NVIDIA Model Optimizer Changelog (Windows)

0.41 (TBD)

Bug Fixes

Fix ONNX 1.19 compatibility issues with CuPy during ONNX INT4 AWQ quantization. ONNX 1.19 uses ml_dtypes.int4 instead of numpy.int8 which caused CuPy failures.

New Features

Add support for ONNX Mixed Precision Weight-only quantization using INT4 and INT8 precisions. Refer quantization example for GenAI LLMs.
Add support for some diffusion models’ quantization on Windows. Refer example script for details.
Add Perplexity and KL-Divergence accuracy benchmarks.

0.33 (2025-07-21)

New Features

Model Optimizer for Windows now supports NvTensorRtRtx execution-provider.

0.27 (2025-04-30)

New Features

New LLM models like DeepSeek etc. are supported with ONNX INT4 AWQ quantization on Windows.
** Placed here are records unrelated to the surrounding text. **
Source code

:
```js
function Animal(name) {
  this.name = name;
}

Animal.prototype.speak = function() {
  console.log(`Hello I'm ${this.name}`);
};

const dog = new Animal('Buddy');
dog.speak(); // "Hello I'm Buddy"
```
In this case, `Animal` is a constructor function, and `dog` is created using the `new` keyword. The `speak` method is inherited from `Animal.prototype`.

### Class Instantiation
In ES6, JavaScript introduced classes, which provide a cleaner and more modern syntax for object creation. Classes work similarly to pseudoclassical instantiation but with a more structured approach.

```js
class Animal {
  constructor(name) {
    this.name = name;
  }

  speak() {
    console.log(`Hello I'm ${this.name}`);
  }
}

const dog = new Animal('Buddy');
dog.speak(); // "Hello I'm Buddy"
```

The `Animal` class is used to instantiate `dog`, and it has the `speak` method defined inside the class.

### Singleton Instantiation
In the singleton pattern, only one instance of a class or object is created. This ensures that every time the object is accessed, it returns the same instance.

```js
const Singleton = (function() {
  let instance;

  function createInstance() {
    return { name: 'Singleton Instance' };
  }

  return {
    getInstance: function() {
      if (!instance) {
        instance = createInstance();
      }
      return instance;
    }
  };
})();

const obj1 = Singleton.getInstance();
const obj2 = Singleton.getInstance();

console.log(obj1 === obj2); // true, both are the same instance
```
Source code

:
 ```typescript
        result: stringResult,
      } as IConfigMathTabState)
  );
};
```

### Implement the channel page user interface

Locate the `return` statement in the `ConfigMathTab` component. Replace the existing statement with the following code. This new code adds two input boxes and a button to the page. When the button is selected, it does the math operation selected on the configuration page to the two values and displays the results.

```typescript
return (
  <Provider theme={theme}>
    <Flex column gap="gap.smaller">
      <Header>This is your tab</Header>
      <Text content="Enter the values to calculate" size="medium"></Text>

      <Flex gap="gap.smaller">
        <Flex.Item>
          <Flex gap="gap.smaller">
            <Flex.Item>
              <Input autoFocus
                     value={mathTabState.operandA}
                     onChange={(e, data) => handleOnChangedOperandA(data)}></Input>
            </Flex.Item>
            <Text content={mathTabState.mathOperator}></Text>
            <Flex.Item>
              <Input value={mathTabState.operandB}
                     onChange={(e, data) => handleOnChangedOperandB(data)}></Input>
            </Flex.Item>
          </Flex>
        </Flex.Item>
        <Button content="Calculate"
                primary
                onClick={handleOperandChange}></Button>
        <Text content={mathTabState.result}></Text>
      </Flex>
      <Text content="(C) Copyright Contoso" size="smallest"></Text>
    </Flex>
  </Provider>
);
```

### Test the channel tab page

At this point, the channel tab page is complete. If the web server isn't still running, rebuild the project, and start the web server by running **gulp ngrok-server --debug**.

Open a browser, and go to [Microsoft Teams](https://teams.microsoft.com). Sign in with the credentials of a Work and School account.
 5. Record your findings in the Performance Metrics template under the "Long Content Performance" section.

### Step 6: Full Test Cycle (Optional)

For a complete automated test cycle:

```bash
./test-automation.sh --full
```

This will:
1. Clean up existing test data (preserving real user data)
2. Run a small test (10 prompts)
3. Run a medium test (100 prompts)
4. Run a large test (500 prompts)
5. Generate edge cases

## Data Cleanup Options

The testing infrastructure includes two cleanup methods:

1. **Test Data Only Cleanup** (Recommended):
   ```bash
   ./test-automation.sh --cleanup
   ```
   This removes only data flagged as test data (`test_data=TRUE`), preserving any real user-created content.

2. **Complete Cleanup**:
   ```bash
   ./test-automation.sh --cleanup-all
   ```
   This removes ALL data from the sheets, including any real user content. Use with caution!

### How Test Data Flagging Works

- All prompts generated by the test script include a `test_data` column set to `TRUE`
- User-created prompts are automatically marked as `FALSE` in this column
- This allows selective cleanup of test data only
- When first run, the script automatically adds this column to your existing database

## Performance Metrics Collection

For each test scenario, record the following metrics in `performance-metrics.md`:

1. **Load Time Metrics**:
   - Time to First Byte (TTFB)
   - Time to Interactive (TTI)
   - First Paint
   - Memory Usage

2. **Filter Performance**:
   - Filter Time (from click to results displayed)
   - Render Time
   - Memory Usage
Refer Windows Support Matrix for details about supported features and models.
Model Optimizer for Windows now supports ONNX INT8 and FP8 quantization (W8A8) of SAM2 and Whisper models. Check example scripts for getting started with quantizing these models.

0.19 (2024-11-18)

New Features

This is the first official release of Model Optimizer for Windows
ONNX INT4 Quantization: modelopt.onnx.quantization.quantize_int4 now supports ONNX INT4 quantization for DirectML and TensorRT* deployment. See Support Matrix for details about supported features and models.
LLM Quantization with Olive: Enabled LLM quantization through Olive, streamlining model optimization workflows. Refer Olive example.
DirectML Deployment Guide: Added DML deployment guide. Refer Onnxruntime deployment guide for details.
MMLU Benchmark for Accuracy Evaluations: Introduced MMLU benchmarking for accuracy evaluation of ONNX models on DirectML (DML).
Published quantized ONNX models collection: Published quantized ONNX models at HuggingFace NVIDIA collections.

* This version includes experimental features such as TensorRT deployment of ONNX INT4 models, PyTorch quantization and sparsity. These are currently unverified on Windows.